Betapa tidak, sejarah kembali terulang ketika Purwokerto dipilih oleh Pemerintah Kolonial Belanda menjadi wilayah yang dilewati jalur trem perusahaan swasta Serajoedal Stoomtran Maatshappij (SDS). Perusahaan ini membangun beberapa jalur trem diantaranya adalah Maos-Purwokerto yang saat ini masih aktif dan jalur Purokerto-Sokaraja yang kini nonaktif.Â
Keberadaan jalur kereta api ini kemudian membuat Purwokerto semakin maju dan akhirnya "membunuh" Banyumas sebagai ibukota Karasidenan Banyumas saat itu. Perlahan tapi pasti, Banyumas kehilangan kendali dan akhirnya ibukota wilayah ini dipindahkan ke Purwokerto.
Kini, Purwokerto kembali mendapatkan privilege dari Kemenhub untuk menjalankan program Teman Bus yag bernama Trans Banyumas. Salah satu alasan dipilihnya Purwokerto dan beberapa wilayah di Banyumas dalam program ini adalah wilayah ini dianggap potensial untuk dikembangkan transportasi umumnya. Wilayah Banyumas Raya yang cukup luas dengan jumlah penduduk melimpah dan sumber daya alam yang luar biasa adalah kunci dari perlunya transportasi umum di kota ini.
Purwokerto dan Banyumas Raya juga masih belum semacet beberapa kota lain di Jawa Tengah maupun di Indonesia. Kemacetan memang terjadi di beberapa titik tetapi belum separah di kota lain. Dengan adanya Teman Bus, diharapkan kemacetan yang akan bisa diminimalisasi.
Agar lebih mengetahui bagaimana pengoperasian Trans Banyumas sekaligus jalan-jalan saat liburan, maka saya kembali datang ke Purwokerto beberapa waktu lalu. Saya kaget ternyata integrasi transportasi di kota ini jauh lebih baik dibandingkan kedatangan saya 3 tahun lalu. Saat itu, belum ada transportasi umum yang bisa diandalkan selain angkot yang ngetem lama.

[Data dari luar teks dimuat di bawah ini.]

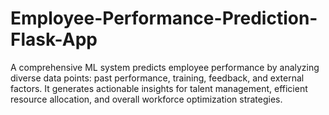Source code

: # Employee-Performance-Prediction-Flask-App
A comprehensive ML system predicts employee performance by analyzing diverse data points: past performance, training, feedback, and external factors. It generates actionable insights for talent management, efficient resource allocation, and overall workforce optimization strategies.
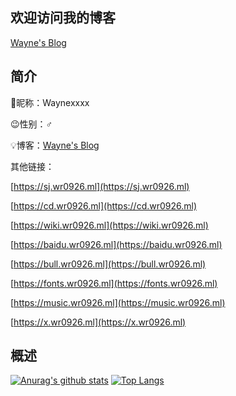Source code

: ## 欢迎访问我的博客
[Wayne's Blog](https://wrans.top)
<!--
**wr20060926/wr20060926** is a ✨ _special_ ✨ repository because its `README.md` (this file) appears on your GitHub profile.

Here are some ideas to get you started:

- 🔭 I’m currently working on ...
- 🌱 I’m currently learning ...
- 👯 I’m looking to collaborate on ...
- 🤔 I’m looking for help with ...
- 💬 Ask me about ...
- 📫 How to reach me: ...
- 😄 Pronouns: ...
- ⚡ Fun fact: ...
-->
## 简介
🎈昵称：Waynexxxx

😉性别：♂

💡博客：[Wayne's Blog](https://wrans.top)

其他链接：

[https://sj.wr0926.ml](https://sj.wr0926.ml)

[https://cd.wr0926.ml](https://cd.wr0926.ml)

[https://wiki.wr0926.ml](https://wiki.wr0926.ml)

[https://baidu.wr0926.ml](https://baidu.wr0926.ml)

[https://bull.wr0926.ml](https://bull.wr0926.ml)

[https://fonts.wr0926.ml](https://fonts.wr0926.ml)

[https://music.wr0926.ml](https://music.wr0926.ml)

[https://x.wr0926.ml](https://x.wr0926.ml)
## 概述
[![Anurag's github stats](https://github-readme-stats.vercel.app/api?username=wayne0926)](https://github.com/anuraghazra/github-readme-stats)
[![Top Langs](https://github-readme-stats.vercel.app/api/top-langs/?username=wayne0926)](https://github.com/anuraghazra/github-readme-stats)

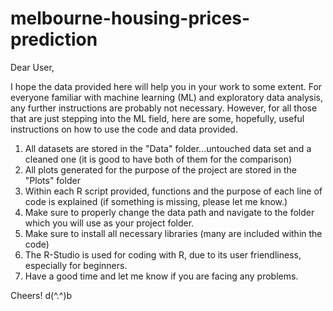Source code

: # melbourne-housing-prices-prediction

Dear User,

I hope the data provided here will help you in your work to some extent.
For everyone familiar with machine learning (ML) and exploratory data analysis, any further 
instructions are probably not necessary. However, for all those that are just stepping into the ML field,
here are some, hopefully, useful instructions on how to use the code and data provided.

1) All datasets are stored in the "Data" folder...untouched data set and a cleaned one (it is good to have both of them for the comparison)
2) All plots generated for the purpose of the project are stored in the "Plots" folder
3) Within each R script provided, functions and the purpose of each line of code is explained (if something is missing, please let me know.)
4) Make sure to properly change the data path and navigate to the folder which you will use as your project folder.
5) Make sure to install all necessary libraries (many are included within the code)
6) The R-Studio is used for coding with R, due to its user friendliness, especially for beginners.
7) Have a good time and let me know if you are facing any problems.

Cheers! d(^.^)b
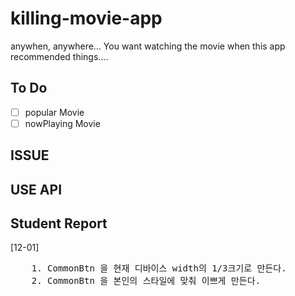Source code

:# killing-movie-app

anywhen, anywhere... You want watching the movie when this app recommended things....

## To Do

- [ ] popular Movie
- [ ] nowPlaying Movie

## ISSUE

## USE API

## Student Report

[12-01]

<pre>
    1. CommonBtn 을 현재 디바이스 width의 1/3크기로 만든다.
    2. CommonBtn 을 본인의 스타일에 맞춰 이쁘게 만든다.
</pre>
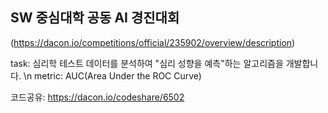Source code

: ## SW 중심대학 공동 AI 경진대회 
(https://dacon.io/competitions/official/235902/overview/description)

task: 심리학 테스트 데이터를 분석하여 "심리 성향을 예측"하는 알고리즘을 개발합니다. \n
metric: AUC(Area Under the ROC Curve)

코드공유: https://dacon.io/codeshare/6502

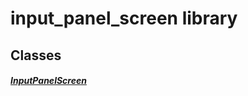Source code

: 


# input_panel_screen library











## Classes

##### [InputPanelScreen](../smeup_screens_test_input_panel_screen/InputPanelScreen-class.md)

Kini, dari stasiun Purwokerto, saya hanya perlu berjalan kaki sekitar 250 meter untuk mencapai Terminal Pasar Pon. Terminal ini merupakan terminal integrasi dari beberapa moda transportasi umum di Purwokerto.Â
Ada Trans Banyumas, Trans Jateng, dan angkot. Halte Trans Jateng yang dikhususkan untuk bus dek tinggi (high deck) bersebelahan dengan Halte Trans Banyumas yang berdek rendah (low deck).
Saat mendekati kedua halte tersebut, ada seorang petugas halte Trans Jateng yang menanyakan tujuan saya. Saya pun mengatakan bahwa akan menuju daerah Pabuaran. Ia langsung menyuruh saya menyebrang jalan karena bus Trans Banyumas yang sedianya akan menuju Pabuaran melintasi sisi seberang Terminal Pasar Pon dari arah underpass Jenderal Soedirman.
Bagi saya ini unik karena walau ia adalah petugas Trans Jateng ternyata ia paham juga rute dari Trans Banyumas. Bagi orang awam seperti saya, terutama yang jarang atau pertama kali ke Purwokerto, tidak peduli harus naik apa yang penting bisa sampai ke tujuan. Layanan bantuan semacam ini menjadi salah satu nilai plus yang kadang disepelekan pada penataan transportasi umum.